Час негра[30] (перевод Е. Боевской)
Час негра[30] (перевод Е. Боевской)
Воскресенье в Порт-Жантиле
Наступило воскресное утро; и небо, и море спозаранок были точь-в-точь такого цвета, как в погожее воскресенье где-нибудь на побережье Франции, например в Бретани. Мое грузовое судно бросило якорь на рейде; вокруг прозрачная, бледно-голубая, без единой морщинки водная гладь.
Берег представал нам в виде белой полосы песка, за которой виднелись бесконечные стволы кокосовых пальм, а над стволами — пучки листьев, свешивающиеся, словно пряжа с веретена. Еще дальше несколько красных крыш, деревянный мол, пироги туземцев — это и есть Порт-Жантиль!
Это описание, однако, подошло бы к любому порту на западном побережье Африки — к Либревилю, Гран-Басаму, Конакри. Да и ко всем остальным, в общем, тоже. Наше судно шло вдоль побережья и грузило дерево — преимущественно розовое и красное, — предназначающееся для фирмы в Бордо. Капитана я нашел на мостике, он был в пижаме и шлепанцах.
— Вы не сойдете на берег? — удивился я.
— А зачем? В воскресенье погрузки не будет. Советую вам надеть темные очки.
Послышалось мушиное жужжание моторной лодки; спустя несколько мгновений она причалила к выходу на наружный трап. В лодке, которая была буквально до краев полна огромных рыб, сверкающих красным и синим, и устриц величиной с ладонь, а то и больше, сидел один человек, белый.
— Декуэн. Восемь лет каторги, восемь на поселении, — без тени улыбки представился он.
Пожимая протянутые руки, он поискал глазами повара-аннамита.

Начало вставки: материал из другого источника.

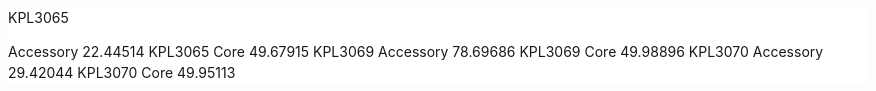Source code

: KPL3065
</td>
<td style="text-align:left;">
Accessory
</td>
<td style="text-align:right;">
22.44514
</td>
</tr>
<tr>
<td style="text-align:left;">
KPL3065
</td>
<td style="text-align:left;">
Core
</td>
<td style="text-align:right;">
49.67915
</td>
</tr>
<tr>
<td style="text-align:left;">
KPL3069
</td>
<td style="text-align:left;">
Accessory
</td>
<td style="text-align:right;">
78.69686
</td>
</tr>
<tr>
<td style="text-align:left;">
KPL3069
</td>
<td style="text-align:left;">
Core
</td>
<td style="text-align:right;">
49.98896
</td>
</tr>
<tr>
<td style="text-align:left;">
KPL3070
</td>
<td style="text-align:left;">
Accessory
</td>
<td style="text-align:right;">
29.42044
</td>
</tr>
<tr>
<td style="text-align:left;">
KPL3070
</td>
<td style="text-align:left;">
Core
</td>
<td style="text-align:right;">
49.95113
</td>
</tr>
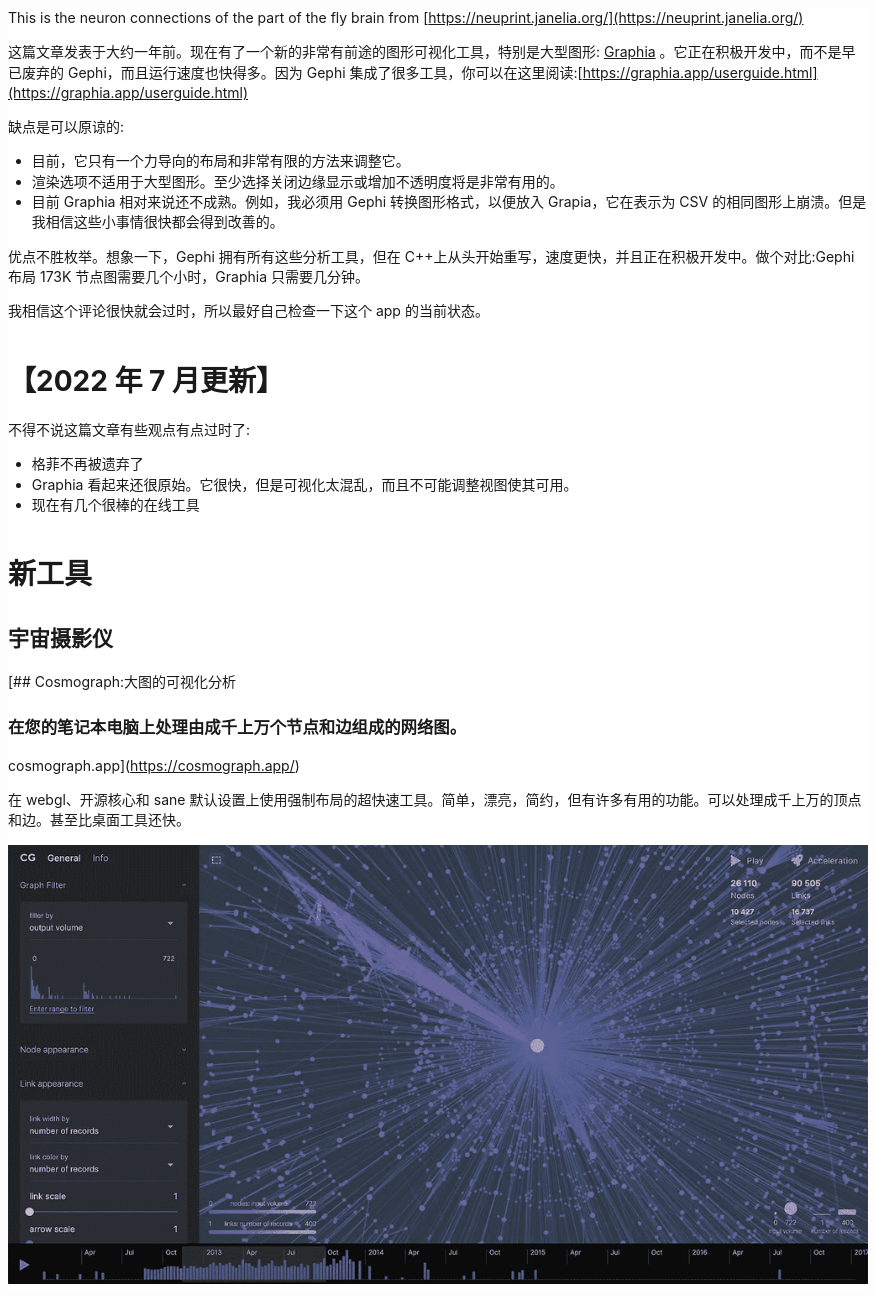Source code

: This is the neuron connections of the part of the fly brain from [https://neuprint.janelia.org/](https://neuprint.janelia.org/)

这篇文章发表于大约一年前。现在有了一个新的非常有前途的图形可视化工具，特别是大型图形: [Graphia](http://graphia.app) 。它正在积极开发中，而不是早已废弃的 Gephi，而且运行速度也快得多。因为 Gephi 集成了很多工具，你可以在这里阅读:[https://graphia.app/userguide.html](https://graphia.app/userguide.html)

缺点是可以原谅的:

*   目前，它只有一个力导向的布局和非常有限的方法来调整它。
*   渲染选项不适用于大型图形。至少选择关闭边缘显示或增加不透明度将是非常有用的。
*   目前 Graphia 相对来说还不成熟。例如，我必须用 Gephi 转换图形格式，以便放入 Grapia，它在表示为 CSV 的相同图形上崩溃。但是我相信这些小事情很快都会得到改善的。

优点不胜枚举。想象一下，Gephi 拥有所有这些分析工具，但在 C++上从头开始重写，速度更快，并且正在积极开发中。做个对比:Gephi 布局 173K 节点图需要几个小时，Graphia 只需要几分钟。

我相信这个评论很快就会过时，所以最好自己检查一下这个 app 的当前状态。

# 【2022 年 7 月更新】

不得不说这篇文章有些观点有点过时了:

*   格菲不再被遗弃了
*   Graphia 看起来还很原始。它很快，但是可视化太混乱，而且不可能调整视图使其可用。
*   现在有几个很棒的在线工具

# 新工具

## 宇宙摄影仪

 [## Cosmograph:大图的可视化分析

### 在您的笔记本电脑上处理由成千上万个节点和边组成的网络图。

cosmograph.app](https://cosmograph.app/) 

在 webgl、开源核心和 sane 默认设置上使用强制布局的超快速工具。简单，漂亮，简约，但有许多有用的功能。可以处理成千上万的顶点和边。甚至比桌面工具还快。

![](img/9ded6857db062ad5351b3cbcadb12abb.png)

— Бери все. Отдаю по дешевке!
Капитан уже выставил на стол бутылку «Пикона». Пока Декуэн возился с рыбой, он объяснил мне:
— Бывший каторжник. Как видите, он этого не скрывает. В Габоне уже десять лет. Сперва валил лес. Потом сделался строительным подрядчиком — большинство домов построено при его участии. Пять или шесть раз прогорал. Вдобавок, само собой, не имеет вида на жительство. Сейчас, во время кризиса, стал ловить рыбу… У него не то четыре, не то пять жен-туземок и дом, где кишмя-кишат детишки цвета кофе с молоком.
Поговорив с азиатом, Декуэн вернулся к нам. Одежда на нем была из грубого полотна, грязная и рваная, на ногах насквозь промокшие парусиновые туфли на веревочной подошве. Но главное, я обратил внимание на его бледность, на усталые глаза с желтыми белками, на то, как вызывающе он улыбается, отвергая всякое сочувствие.
— Ваше здоровье!
За пять минут он прикончил всю бутылку «Пикона». Ему заплатили пятьдесят франков за рыбу. У палубного матроса он выклянчил обрывок пенькового каната, у механика несколько болтов. Потом ушел — не пьяный, но понурый, оборванный, с той же недоброй ухмылкой.
Пароходный катер довез меня до края мола; почему-то я по-прежнему упрямо надеялся на лучезарный воскресный денек. В моем воображении роились образы: толпа, выходящая из деревенской церкви после мессы, напротив кафе — длинные столы, уставленные бутылками белого вина, тягучие аперитивы, мальчики и девочки, благоухающие мылом, колокольный звон, разлитый в воздухе.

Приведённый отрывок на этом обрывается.